• Task to complete: Should a line below contain the word "types", report it.

• Given records:
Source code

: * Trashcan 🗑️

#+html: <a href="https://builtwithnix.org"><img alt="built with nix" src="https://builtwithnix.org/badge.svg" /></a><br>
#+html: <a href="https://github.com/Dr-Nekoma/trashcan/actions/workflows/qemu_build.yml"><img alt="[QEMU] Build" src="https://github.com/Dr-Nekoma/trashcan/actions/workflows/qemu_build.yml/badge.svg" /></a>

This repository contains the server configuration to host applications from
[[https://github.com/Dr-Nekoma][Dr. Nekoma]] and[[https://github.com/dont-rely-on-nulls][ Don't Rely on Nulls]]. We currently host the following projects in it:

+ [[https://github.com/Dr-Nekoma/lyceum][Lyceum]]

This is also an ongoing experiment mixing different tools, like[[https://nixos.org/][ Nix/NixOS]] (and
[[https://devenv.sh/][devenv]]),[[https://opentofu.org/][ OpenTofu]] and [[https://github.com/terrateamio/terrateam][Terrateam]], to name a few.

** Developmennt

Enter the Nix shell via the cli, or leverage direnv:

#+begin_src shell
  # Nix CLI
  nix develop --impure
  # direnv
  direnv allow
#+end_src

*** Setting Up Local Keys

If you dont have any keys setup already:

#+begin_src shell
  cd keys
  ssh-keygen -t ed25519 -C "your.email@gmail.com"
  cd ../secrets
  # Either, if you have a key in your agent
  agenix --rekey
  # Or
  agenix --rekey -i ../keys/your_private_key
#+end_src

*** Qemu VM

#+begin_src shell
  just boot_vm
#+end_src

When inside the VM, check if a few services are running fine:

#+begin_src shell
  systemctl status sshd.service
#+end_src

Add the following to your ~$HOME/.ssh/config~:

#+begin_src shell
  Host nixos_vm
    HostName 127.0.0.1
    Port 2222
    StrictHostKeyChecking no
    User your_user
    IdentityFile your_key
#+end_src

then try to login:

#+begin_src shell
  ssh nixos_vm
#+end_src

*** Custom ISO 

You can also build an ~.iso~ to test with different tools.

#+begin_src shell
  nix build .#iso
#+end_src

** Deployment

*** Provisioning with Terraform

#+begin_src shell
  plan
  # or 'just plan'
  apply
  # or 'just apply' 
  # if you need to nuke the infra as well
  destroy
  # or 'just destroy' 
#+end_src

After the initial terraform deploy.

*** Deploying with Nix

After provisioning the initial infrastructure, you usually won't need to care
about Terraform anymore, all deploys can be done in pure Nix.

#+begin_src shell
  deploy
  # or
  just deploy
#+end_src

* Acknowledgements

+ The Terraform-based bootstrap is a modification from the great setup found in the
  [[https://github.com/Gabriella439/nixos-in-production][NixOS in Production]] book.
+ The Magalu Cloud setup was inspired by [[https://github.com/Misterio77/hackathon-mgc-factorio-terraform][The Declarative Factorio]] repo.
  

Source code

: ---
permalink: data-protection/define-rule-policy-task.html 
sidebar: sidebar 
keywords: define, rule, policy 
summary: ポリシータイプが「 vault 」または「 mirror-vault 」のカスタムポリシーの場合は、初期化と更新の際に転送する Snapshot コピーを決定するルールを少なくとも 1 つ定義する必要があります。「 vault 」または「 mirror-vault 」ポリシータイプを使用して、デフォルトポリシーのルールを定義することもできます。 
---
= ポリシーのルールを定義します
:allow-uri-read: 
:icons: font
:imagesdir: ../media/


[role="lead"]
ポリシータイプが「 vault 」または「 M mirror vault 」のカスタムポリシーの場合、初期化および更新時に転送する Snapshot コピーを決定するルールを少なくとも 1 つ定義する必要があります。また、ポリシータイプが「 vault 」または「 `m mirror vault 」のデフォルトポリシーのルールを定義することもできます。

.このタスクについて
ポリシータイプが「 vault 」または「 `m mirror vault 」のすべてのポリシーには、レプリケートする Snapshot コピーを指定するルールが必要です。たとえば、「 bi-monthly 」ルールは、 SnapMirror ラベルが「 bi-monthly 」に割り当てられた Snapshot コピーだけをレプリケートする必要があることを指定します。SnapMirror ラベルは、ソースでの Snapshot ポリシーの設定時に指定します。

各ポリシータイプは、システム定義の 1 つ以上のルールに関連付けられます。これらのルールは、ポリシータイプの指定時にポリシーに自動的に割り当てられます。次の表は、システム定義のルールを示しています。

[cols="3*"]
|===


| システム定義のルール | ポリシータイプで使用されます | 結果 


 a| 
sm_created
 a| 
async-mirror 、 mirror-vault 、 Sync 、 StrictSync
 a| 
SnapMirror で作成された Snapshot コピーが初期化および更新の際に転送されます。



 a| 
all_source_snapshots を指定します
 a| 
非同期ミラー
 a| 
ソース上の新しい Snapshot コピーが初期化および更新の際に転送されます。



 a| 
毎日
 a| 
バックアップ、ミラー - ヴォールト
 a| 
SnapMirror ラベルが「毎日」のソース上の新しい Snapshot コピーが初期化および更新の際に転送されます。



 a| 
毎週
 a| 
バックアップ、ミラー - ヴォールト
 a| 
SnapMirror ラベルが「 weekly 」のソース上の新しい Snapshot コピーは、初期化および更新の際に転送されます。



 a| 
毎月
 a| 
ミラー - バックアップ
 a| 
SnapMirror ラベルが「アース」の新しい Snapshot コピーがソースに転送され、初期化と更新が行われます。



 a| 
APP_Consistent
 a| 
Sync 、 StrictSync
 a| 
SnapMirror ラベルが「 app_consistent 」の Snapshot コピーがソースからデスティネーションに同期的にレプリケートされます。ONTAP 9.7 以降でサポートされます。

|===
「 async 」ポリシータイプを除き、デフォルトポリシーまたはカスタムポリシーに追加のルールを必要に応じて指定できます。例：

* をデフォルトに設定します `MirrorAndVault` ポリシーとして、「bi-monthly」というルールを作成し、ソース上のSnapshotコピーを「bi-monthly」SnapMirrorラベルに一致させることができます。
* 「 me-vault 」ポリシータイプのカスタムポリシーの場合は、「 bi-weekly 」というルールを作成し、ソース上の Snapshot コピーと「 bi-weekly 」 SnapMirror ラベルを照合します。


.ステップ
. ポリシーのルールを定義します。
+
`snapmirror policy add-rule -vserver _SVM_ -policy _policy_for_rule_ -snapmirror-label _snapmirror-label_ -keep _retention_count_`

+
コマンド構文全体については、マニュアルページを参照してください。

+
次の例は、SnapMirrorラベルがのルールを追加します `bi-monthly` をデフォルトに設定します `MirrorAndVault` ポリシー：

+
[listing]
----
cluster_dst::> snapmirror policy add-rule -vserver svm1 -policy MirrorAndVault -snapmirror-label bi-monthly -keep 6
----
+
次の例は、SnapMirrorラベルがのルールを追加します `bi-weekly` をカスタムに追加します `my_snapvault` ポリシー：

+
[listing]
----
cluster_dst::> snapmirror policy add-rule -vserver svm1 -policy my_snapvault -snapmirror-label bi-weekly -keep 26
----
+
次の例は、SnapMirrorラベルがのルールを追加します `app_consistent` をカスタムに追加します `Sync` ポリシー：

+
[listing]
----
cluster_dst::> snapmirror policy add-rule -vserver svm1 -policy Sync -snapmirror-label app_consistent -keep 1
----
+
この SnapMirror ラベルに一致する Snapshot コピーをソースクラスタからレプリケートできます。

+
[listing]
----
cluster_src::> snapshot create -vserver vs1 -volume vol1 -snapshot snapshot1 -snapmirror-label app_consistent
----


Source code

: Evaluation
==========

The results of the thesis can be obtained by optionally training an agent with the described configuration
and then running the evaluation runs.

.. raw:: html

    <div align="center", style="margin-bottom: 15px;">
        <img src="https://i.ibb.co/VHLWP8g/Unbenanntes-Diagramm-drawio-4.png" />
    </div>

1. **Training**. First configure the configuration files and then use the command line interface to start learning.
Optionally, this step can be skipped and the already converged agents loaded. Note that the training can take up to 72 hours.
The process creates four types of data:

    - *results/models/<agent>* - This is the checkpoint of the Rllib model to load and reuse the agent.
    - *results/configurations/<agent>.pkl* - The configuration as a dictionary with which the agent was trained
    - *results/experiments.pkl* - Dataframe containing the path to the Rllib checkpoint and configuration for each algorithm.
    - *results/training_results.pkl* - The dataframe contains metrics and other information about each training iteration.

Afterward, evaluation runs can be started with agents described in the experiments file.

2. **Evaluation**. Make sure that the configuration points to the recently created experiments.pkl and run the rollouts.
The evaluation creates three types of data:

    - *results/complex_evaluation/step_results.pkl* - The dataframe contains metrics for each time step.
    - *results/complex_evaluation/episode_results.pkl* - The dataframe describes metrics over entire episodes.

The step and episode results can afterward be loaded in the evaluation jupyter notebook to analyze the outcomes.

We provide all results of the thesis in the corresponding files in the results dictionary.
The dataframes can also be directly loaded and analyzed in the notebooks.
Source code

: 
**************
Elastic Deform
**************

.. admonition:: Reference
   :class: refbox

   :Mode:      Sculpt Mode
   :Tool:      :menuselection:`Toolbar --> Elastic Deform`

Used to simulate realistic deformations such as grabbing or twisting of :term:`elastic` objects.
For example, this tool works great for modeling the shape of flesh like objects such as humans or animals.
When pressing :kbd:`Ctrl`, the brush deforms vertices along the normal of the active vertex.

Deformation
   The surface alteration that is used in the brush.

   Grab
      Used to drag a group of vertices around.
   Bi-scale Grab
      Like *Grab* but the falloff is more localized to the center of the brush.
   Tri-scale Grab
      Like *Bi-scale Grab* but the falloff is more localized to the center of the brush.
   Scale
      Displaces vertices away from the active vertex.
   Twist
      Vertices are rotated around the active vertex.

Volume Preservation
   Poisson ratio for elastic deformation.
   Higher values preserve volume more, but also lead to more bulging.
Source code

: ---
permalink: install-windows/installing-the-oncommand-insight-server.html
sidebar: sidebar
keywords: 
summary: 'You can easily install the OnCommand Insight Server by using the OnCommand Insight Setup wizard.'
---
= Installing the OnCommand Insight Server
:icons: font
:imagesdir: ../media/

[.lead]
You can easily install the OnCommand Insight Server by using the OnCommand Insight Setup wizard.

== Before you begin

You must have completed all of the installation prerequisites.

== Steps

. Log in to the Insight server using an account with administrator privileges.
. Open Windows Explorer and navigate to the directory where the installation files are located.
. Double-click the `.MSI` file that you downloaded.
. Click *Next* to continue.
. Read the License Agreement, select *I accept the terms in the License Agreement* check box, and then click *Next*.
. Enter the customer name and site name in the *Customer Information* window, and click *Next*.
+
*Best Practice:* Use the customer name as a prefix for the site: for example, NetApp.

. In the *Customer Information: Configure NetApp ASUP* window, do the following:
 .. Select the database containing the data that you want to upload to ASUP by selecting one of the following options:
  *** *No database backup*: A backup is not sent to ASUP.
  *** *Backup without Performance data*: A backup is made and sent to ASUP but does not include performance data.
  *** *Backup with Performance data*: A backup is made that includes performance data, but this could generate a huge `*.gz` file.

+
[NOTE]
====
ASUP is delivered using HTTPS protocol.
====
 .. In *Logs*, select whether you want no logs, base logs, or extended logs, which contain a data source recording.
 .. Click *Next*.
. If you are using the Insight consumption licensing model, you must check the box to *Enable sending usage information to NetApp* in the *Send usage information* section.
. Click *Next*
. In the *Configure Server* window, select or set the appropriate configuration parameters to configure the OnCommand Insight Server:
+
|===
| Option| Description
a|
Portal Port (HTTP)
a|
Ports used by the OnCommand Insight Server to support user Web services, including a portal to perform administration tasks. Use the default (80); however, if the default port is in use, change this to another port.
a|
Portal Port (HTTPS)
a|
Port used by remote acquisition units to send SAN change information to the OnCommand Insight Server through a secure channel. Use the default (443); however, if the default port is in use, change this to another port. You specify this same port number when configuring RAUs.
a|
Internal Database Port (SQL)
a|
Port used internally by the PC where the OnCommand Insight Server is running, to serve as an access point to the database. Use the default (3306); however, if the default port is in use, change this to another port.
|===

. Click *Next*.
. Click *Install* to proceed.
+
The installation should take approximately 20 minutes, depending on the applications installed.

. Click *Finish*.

• Response to the exercise:
The process creates four types of data:
The evaluation creates three types of data:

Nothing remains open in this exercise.